TRY IT:
Copy each line below that contains "deeper".

GIVEN ENTRIES section start

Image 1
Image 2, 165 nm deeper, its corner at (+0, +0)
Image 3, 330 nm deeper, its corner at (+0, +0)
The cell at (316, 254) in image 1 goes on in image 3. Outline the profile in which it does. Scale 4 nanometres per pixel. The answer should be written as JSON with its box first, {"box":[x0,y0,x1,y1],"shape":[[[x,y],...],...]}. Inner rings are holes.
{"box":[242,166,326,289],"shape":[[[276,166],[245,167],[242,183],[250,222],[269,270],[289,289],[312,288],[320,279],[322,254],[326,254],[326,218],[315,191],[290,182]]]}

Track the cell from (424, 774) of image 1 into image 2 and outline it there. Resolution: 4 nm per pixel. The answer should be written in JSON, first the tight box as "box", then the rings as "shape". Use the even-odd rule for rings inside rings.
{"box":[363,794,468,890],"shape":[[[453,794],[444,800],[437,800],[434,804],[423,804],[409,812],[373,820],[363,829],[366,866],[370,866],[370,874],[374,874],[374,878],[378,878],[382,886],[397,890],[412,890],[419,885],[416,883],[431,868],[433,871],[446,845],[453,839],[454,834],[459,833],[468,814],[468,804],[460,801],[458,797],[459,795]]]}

GIVEN ENTRIES section end
GIVEN ENTRIES section start

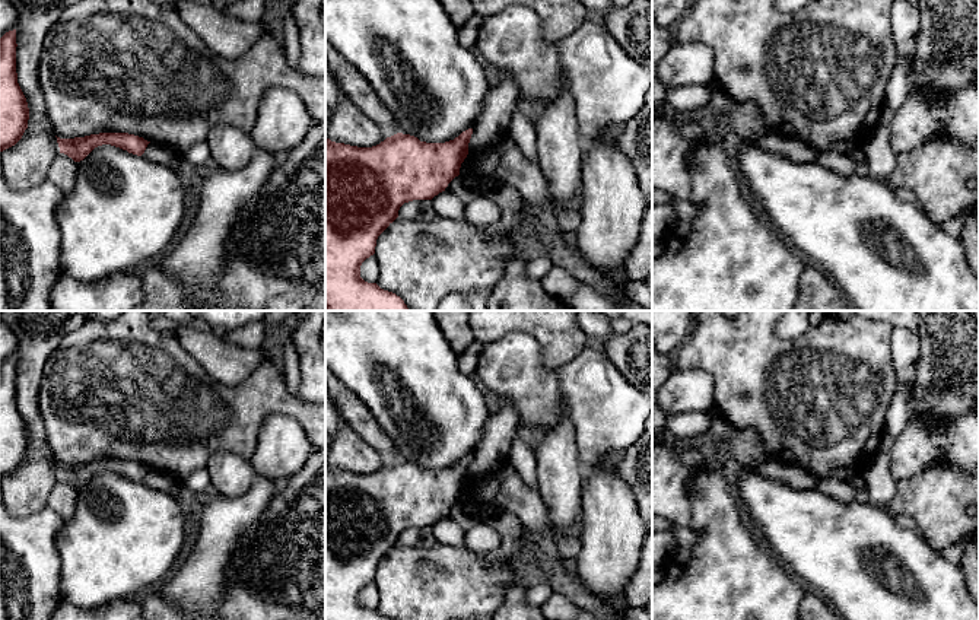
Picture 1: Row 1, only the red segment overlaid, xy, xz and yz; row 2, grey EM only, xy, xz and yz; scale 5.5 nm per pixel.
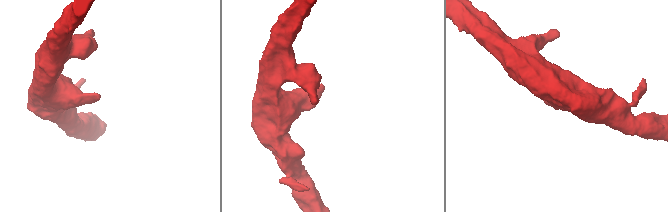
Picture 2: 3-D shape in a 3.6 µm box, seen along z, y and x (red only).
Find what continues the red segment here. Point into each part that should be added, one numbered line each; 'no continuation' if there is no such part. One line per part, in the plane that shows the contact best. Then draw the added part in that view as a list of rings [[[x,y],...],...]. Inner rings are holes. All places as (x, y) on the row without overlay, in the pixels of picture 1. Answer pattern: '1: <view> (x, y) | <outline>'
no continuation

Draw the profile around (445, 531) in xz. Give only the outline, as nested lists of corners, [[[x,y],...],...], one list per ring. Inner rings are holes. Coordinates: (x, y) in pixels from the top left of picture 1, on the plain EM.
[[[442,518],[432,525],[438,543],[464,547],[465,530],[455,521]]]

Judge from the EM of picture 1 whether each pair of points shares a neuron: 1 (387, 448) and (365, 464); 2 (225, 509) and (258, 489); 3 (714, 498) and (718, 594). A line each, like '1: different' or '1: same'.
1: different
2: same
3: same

GIVEN ENTRIES section end
GIVEN ENTRIES section start

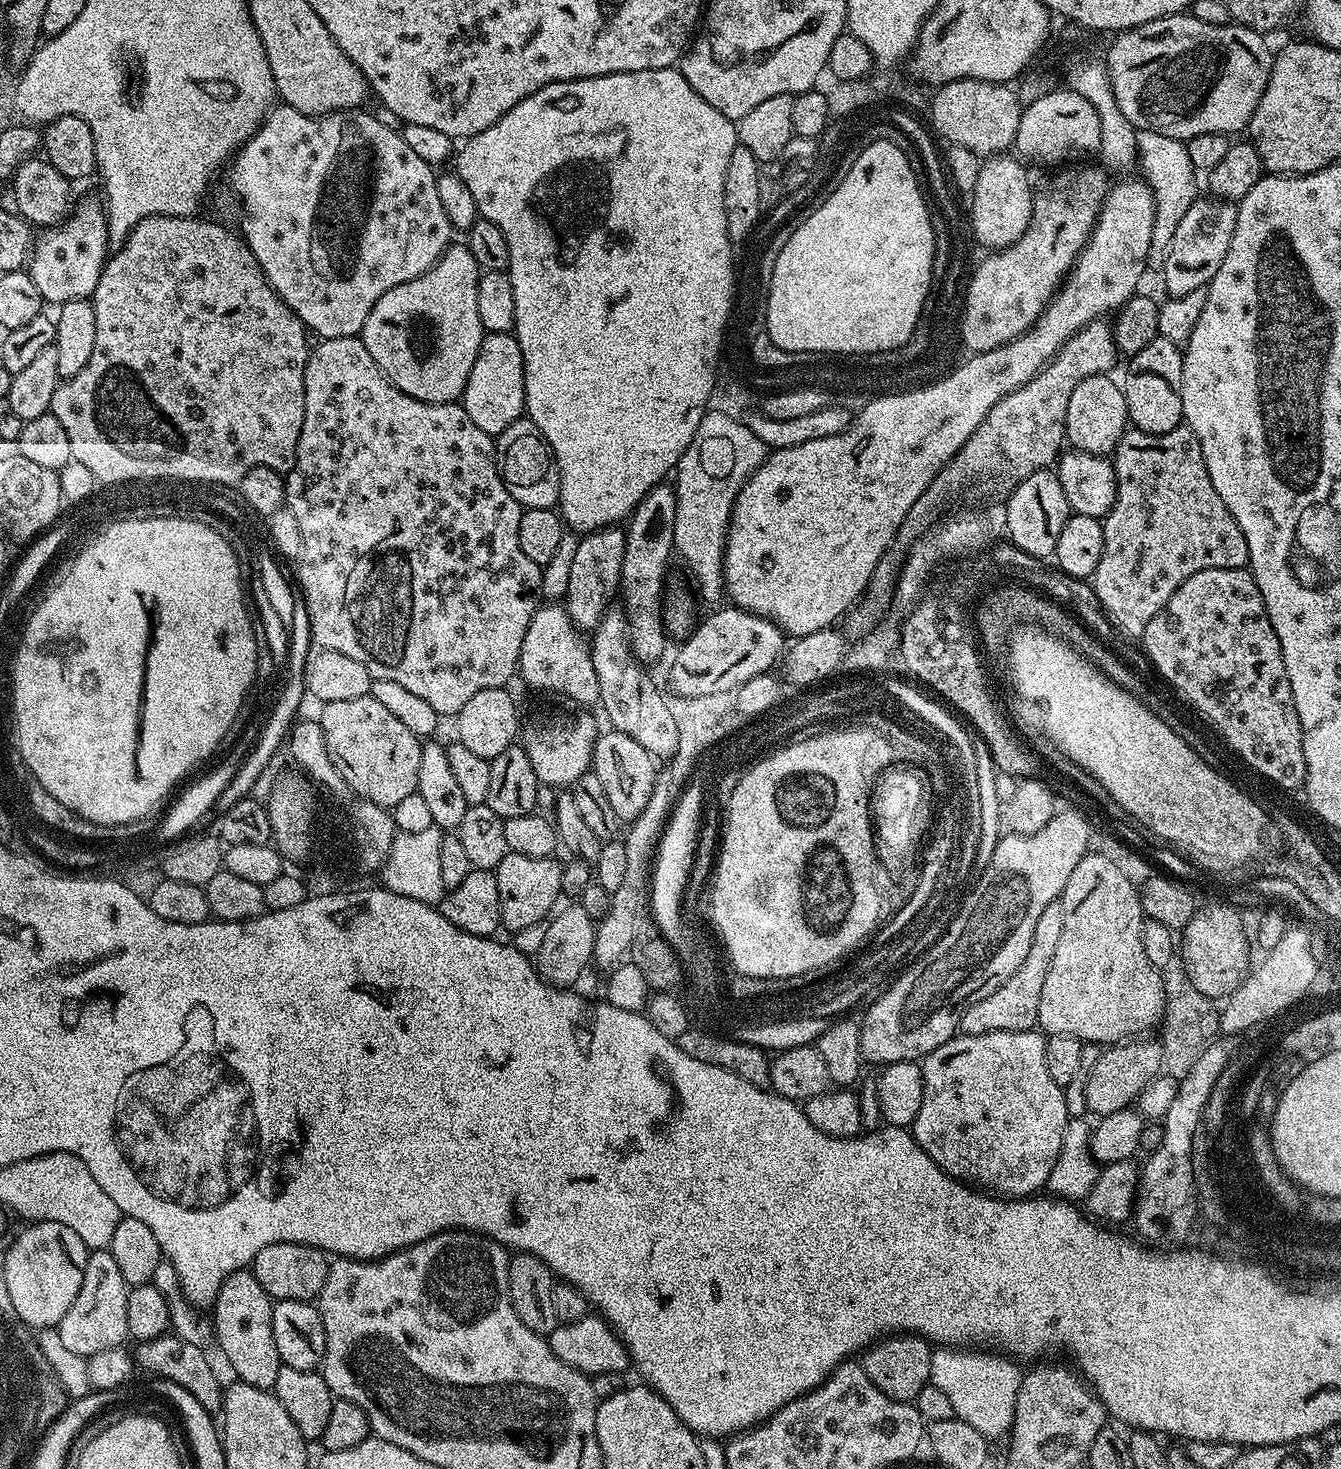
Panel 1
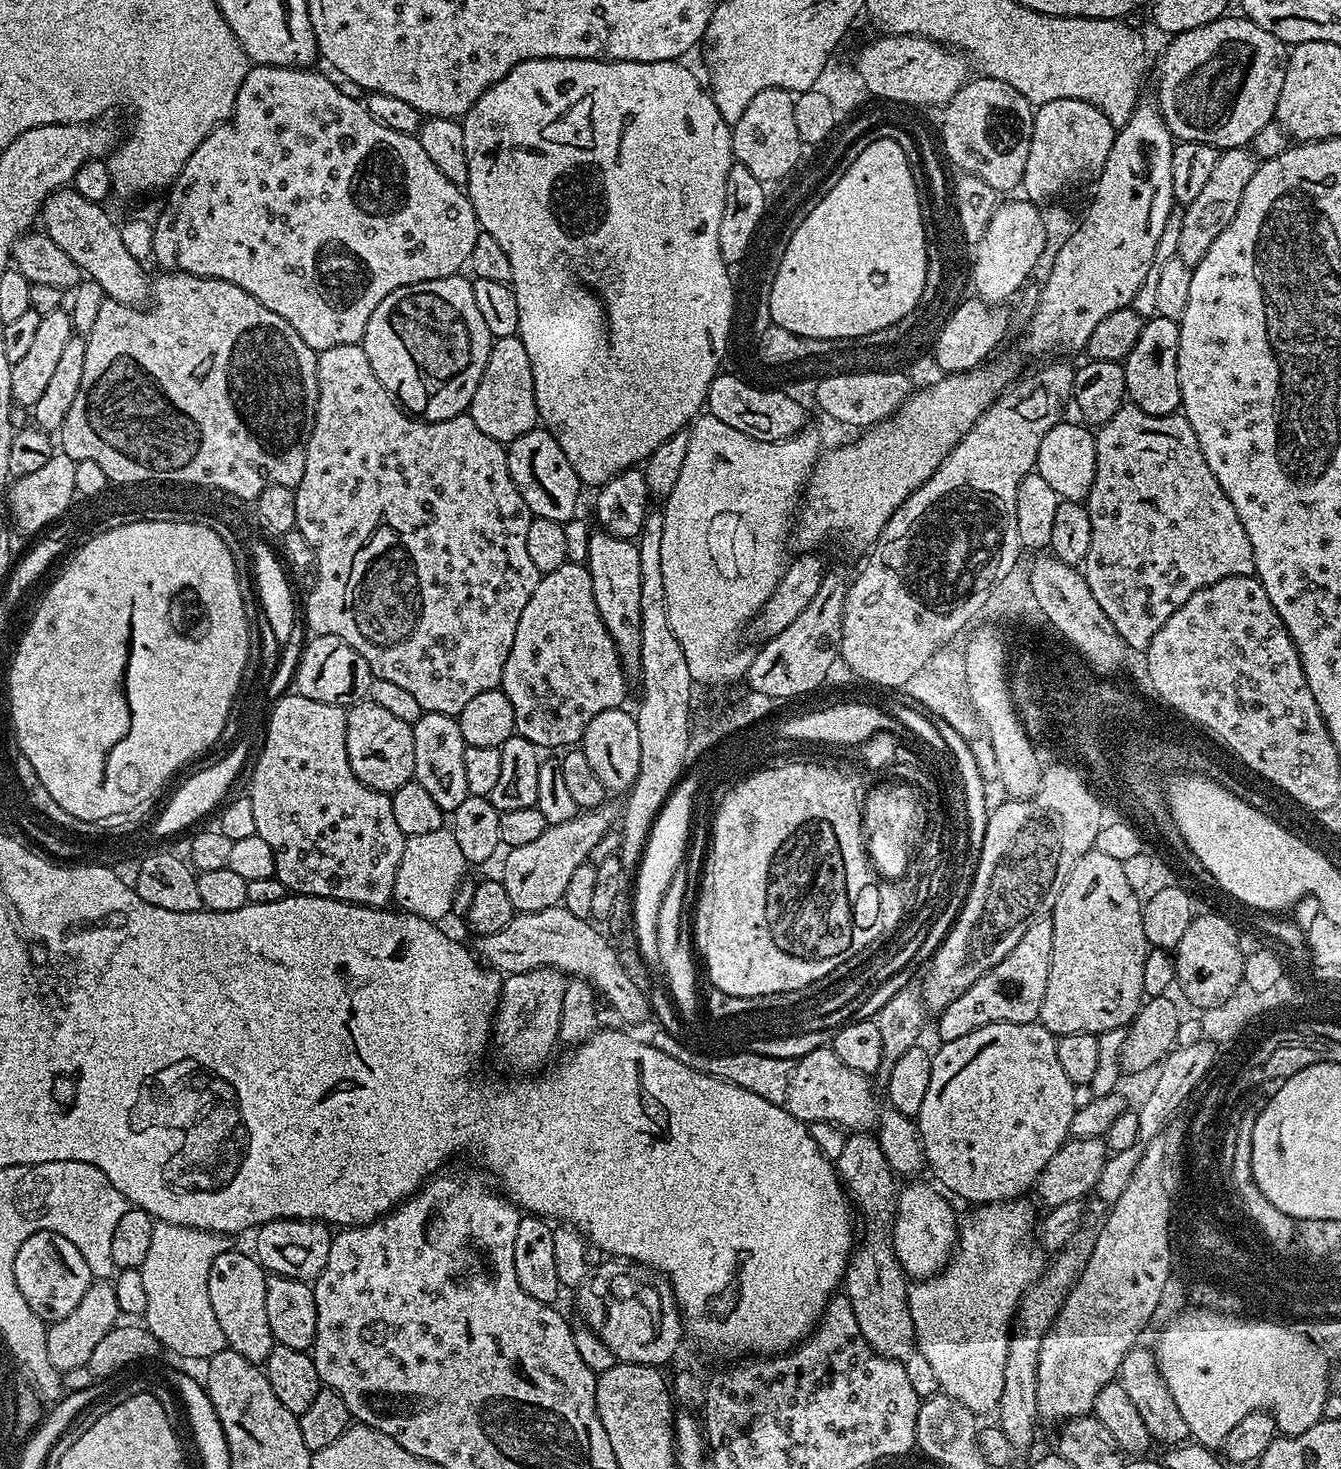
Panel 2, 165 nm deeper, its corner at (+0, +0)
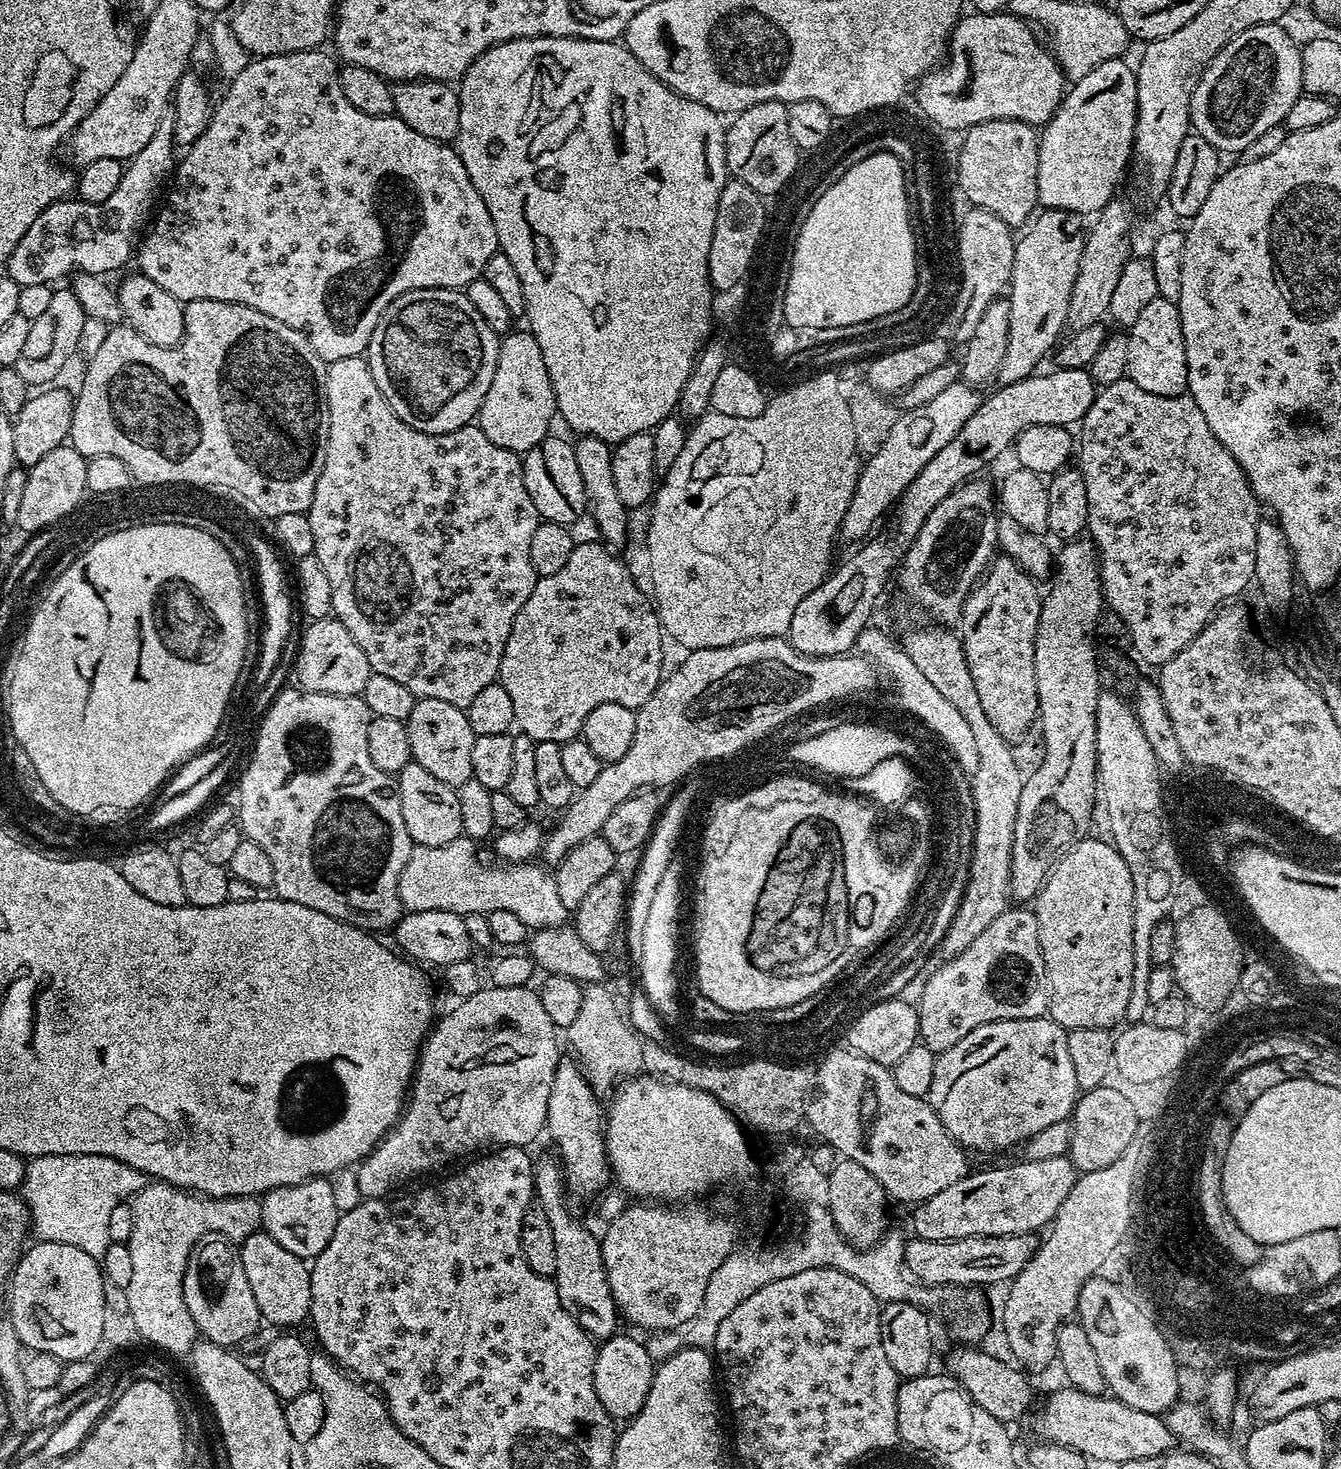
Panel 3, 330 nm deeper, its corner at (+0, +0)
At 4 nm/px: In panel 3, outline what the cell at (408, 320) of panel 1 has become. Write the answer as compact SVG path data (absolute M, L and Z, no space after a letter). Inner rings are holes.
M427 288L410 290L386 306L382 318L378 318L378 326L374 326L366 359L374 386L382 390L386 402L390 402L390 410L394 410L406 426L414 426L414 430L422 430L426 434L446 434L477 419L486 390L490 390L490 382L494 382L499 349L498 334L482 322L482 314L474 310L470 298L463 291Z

GIVEN ENTRIES section end

WRITTEN ANSWER:
Image 2, 165 nm deeper, its corner at (+0, +0)
Image 3, 330 nm deeper, its corner at (+0, +0)
Panel 2, 165 nm deeper, its corner at (+0, +0)
Panel 3, 330 nm deeper, its corner at (+0, +0)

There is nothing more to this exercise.